Jeff Evans spent his entire career predicting severe weather and protecting those in its path. He called the deadly floods along the Guadalupe River inevitable.
HUNT, Texas — Jeff Evans spent his entire career predicting severe weather and protecting those in its path.
He called the deadly floods along the Guadalupe River inevitable, especially at Camp Mystic, which is nestled between converging waterways in a hazardous flood-prone zone.
“It was a ticking time bomb — Camp Mystic,” Evans said. “It was bound to happen.”
Evans, who spent 34 years with the National Weather Service, including the past 10 as the meteorologist in charge at the NWS Houston office, said building summer camps along the river doesn’t make any sense.
“The terrain and the way those creeks converged, it was just a matter of time for what happened on the Fourth of July to happen,” Evans said.

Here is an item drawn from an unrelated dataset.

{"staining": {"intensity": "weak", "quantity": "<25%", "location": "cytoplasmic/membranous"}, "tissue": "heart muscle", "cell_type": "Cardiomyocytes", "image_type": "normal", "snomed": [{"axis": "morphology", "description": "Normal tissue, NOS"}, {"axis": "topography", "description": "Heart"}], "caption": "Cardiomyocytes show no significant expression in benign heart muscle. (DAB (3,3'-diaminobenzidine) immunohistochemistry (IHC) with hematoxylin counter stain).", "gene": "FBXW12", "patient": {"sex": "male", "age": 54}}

Time and history reveal the risk at the 99-year-old Camp Mystic. Newspaper headlines from the Kerrville Mountain Sun and Fort Worth Star showed severe flood damage back in 1932. As recently as last year, the Kerr County Hazard Mitigation Action Plan predicted that “jurisdictions will experience a flood event in the next year.”
Evans said for any community in harm’s way, the challenge is getting the risk to resonate.
“The agency, the National Weather Service, has been looking at this for decades,” Evans said. “How do we get people to understand and then take proper action?”
Evans said his review of NWS warnings on July 4 showed they were timely and should have been effective for evacuations. A KHOU review of a FEMA database that tracks public alerts shows NWS sent out six flash flood warnings from 1 a.m. to 10 a.m., and 16 updates. The unanswered question, he said, is what happened on the ground in the early morning hours at Camp Mystic.
“What plans and protocols were in place and should have been in place, and then were those protocols followed?” Evans said. “I don’t know what they did and the timeline that will come with time.”
Evans cautioned against jumping to conclusions or pointing fingers this early after the event. He encouraged patience to allow for a full assessment of the response that ultimately will help communities better prepare for the future.
Youth camps in Texas are required to have disaster protocols and follow other health and safety requirements under the oversight of the Texas Department of State Health Services. KHOU 11 Investigates obtained state inspection reports for Camp Mystic for the past five years. They do reveal it had a required emergency plan, but details of what that included were not immediately known. The state does not keep copies of camp emergency plans on file.
Local officials sidestepped questions about how it alerted residents of flood dangers at a Tuesday morning news conference. KHOU 11 Investigates searched a FEMA database that tracks public alerts. Those records reveal Kerr County did not send any out on July 4. The county only used its CodeRed alert system to call for evacuations on July 6, two days after the Guadalupe River swept so many away.